Several members of the Sound Transit board showed frustration at the majority of the Bellevue council for continuing to push a light-rail alignment that they believe is too expensive, when even the cheaper routes face a budget shortfall.
The ongoing debate and lag in the documentation means the project may not be completed until a year or two after the original 2021 opening date.
At the monthly board meeting Thursday, representatives from a variety of municipalities that make up the Sound Transit board got the latest figures for East Link and a rudimentary comparison between Sound Transit's preferred alignment, B2M - traveling along Bellevue Way and 112th Avenue, and Bellevue's B7-revised - moving the line to the east side of the Mercer Slough parallel to Interstate 405.
The frustration on the part of Sound Transit may have been intensified by the unfortunate events surrounding a different Link alignment. In South King County, revenue is falling far short of projections, and the line may need to be shortened. Federal Way representatives turned out to urge Sound Transit to do anything it could to bring light-rail further south.
"We have the mayor of Federal Way sitting before us today, asking us, pleading with us to do anything we can to build light-rail in any possible way we can into this community," said King County Council Member Julia Patterson. "Yet the city of Bellevue is asking for us to pay for the most expensive possible alignment. I just find that to be troubling."
Bellevue's independent study of the B7 route, released last week, showed that a new park-and-ride structure would increase ridership. But the new route cost $150 million more than Sound Transit's in a time where lower tax revenue is leading to continued drops in the budget for Link projects.
"The main take away is that it's still not affordable," said Claudia Balducci, Sound Transit board member and one of three Bellevue council members favoring the B2M route. "It's not an affordable alternative and has some serious impacts involved with it."
The B7-revised route would have fewer residential impacts, according to project documents. But the risks associated with crossing the Mercer Slough, and the impacts to the Red Lion and Sheraton hotels drove the costs up.
The cheapest of the routes, a version of B2M that includes running the train at-grade through downtown, is $33 million short. With the downtown tunnel, the shortfall rises to a total of $309 million. The B7-revised route with a tunnel faces a shortfall of $450 million.
On the plus side, the board showed optimism on the possibility of getting the tunnel done. Balducci said Bellevue has set aside approximately $25 million in the budget, which can be bonded, and will use a combination of right-of-way considerations, and tax and fee breaks to make up for its approximately $150 million contribution.
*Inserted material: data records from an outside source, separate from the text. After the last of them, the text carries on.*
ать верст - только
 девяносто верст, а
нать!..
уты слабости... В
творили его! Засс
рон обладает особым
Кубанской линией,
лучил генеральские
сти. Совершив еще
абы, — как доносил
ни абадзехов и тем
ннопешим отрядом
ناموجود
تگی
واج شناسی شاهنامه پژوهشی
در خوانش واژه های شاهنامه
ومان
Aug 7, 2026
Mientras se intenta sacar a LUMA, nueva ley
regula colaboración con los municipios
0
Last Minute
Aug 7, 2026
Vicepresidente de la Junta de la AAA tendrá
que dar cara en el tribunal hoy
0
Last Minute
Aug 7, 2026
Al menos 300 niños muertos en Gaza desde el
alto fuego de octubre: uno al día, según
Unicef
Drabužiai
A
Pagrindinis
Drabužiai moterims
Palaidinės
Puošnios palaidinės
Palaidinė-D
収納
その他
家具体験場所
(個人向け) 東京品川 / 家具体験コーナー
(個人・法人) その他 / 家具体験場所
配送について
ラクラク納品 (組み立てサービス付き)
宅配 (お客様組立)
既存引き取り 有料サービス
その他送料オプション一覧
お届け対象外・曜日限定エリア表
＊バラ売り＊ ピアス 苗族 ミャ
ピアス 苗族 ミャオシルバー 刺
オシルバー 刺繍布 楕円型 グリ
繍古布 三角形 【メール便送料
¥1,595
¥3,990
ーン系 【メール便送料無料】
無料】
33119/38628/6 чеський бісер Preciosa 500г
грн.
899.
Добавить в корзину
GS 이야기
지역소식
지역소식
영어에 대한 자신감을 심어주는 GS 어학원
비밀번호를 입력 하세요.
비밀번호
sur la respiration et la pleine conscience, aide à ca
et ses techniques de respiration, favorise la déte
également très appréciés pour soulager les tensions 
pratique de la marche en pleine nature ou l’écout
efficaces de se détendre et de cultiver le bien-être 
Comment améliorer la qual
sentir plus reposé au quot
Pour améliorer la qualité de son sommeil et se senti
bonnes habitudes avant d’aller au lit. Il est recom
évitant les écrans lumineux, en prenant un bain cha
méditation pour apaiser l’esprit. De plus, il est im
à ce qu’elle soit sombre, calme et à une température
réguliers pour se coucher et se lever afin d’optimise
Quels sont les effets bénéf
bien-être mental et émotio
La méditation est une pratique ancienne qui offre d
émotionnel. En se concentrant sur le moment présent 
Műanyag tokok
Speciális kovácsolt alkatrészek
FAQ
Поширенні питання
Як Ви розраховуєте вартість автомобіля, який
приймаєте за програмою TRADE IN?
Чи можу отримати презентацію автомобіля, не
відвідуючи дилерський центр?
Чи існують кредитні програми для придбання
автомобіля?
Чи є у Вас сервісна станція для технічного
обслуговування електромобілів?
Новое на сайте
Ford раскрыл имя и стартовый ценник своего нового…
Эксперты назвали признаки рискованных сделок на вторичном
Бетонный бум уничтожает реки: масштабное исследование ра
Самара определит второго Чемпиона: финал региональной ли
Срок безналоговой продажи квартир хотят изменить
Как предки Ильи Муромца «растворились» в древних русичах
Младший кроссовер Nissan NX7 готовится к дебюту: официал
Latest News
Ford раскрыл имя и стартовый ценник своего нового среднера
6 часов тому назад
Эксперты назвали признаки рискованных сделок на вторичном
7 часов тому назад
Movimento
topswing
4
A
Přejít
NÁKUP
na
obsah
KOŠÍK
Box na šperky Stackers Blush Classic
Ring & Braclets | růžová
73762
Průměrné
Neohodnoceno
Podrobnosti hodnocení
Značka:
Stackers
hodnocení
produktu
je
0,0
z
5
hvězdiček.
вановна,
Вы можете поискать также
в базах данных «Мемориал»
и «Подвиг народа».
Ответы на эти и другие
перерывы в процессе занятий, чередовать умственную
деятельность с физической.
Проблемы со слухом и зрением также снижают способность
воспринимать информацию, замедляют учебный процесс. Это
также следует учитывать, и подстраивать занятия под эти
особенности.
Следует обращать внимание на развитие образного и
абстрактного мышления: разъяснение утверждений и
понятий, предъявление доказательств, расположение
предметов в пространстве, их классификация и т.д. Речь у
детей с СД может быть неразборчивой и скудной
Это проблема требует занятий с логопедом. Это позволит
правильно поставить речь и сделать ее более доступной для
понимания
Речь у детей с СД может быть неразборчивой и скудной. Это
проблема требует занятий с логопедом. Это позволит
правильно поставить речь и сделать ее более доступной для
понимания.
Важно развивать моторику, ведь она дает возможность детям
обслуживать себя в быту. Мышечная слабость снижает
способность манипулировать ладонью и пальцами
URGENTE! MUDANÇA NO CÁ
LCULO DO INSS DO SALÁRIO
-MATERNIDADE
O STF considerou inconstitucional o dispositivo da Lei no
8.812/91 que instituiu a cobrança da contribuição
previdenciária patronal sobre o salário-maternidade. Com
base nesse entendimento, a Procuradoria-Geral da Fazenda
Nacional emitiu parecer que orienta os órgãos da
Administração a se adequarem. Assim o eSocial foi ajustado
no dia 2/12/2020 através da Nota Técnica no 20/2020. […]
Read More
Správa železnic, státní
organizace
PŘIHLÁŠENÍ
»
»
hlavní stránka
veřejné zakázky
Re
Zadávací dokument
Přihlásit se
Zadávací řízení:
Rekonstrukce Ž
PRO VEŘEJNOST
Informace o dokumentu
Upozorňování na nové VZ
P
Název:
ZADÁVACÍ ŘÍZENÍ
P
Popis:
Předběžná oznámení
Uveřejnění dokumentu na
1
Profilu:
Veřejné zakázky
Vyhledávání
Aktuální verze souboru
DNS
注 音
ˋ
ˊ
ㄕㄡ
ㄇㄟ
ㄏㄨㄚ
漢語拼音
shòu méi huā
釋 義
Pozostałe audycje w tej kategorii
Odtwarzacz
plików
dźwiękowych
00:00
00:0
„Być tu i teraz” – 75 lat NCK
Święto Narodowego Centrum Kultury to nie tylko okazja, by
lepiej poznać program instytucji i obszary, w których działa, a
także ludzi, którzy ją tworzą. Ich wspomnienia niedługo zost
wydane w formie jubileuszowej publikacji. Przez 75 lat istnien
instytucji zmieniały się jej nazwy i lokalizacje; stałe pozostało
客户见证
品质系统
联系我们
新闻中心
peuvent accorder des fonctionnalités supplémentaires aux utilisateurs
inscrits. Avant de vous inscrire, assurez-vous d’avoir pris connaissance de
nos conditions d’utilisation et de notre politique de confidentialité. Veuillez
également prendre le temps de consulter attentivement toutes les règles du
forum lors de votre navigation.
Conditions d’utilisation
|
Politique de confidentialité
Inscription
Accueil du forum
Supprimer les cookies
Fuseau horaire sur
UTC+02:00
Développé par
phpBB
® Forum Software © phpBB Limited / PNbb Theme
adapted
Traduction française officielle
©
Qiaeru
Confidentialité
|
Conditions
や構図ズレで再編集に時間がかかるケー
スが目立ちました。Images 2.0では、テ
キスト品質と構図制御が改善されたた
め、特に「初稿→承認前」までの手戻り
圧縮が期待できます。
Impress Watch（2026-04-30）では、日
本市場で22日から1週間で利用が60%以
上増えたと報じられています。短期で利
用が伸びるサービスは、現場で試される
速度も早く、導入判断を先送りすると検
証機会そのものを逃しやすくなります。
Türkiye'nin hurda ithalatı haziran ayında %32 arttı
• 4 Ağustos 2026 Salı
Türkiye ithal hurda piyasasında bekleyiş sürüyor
The Bellevue council unanimously favors a tunnel through downtown Bellevue.
The true test of the relationship between the two bodies will come to the forefront when real negotiations can begin after Sound Transit releases the Final Environmental Impact Statement. This document will solidify the numbers, and give Sound Transit the ability to make its final decision. Project Manager Don Billen said the document may be ready by the July meeting, but that would be a "push."
What was clear, however, was the board's desire to get the project going. The board will continue to work with Bellevue, but everyone involved wants to see the project realized.
"This board is reaching the point where they have to pull the trigger and hit the target," said Chair Aaron Reardon, the Snohomish County Executive. "And we'd like to have Bellevue on board with us to help identify that target. But in the event they are not, this board will choose that target."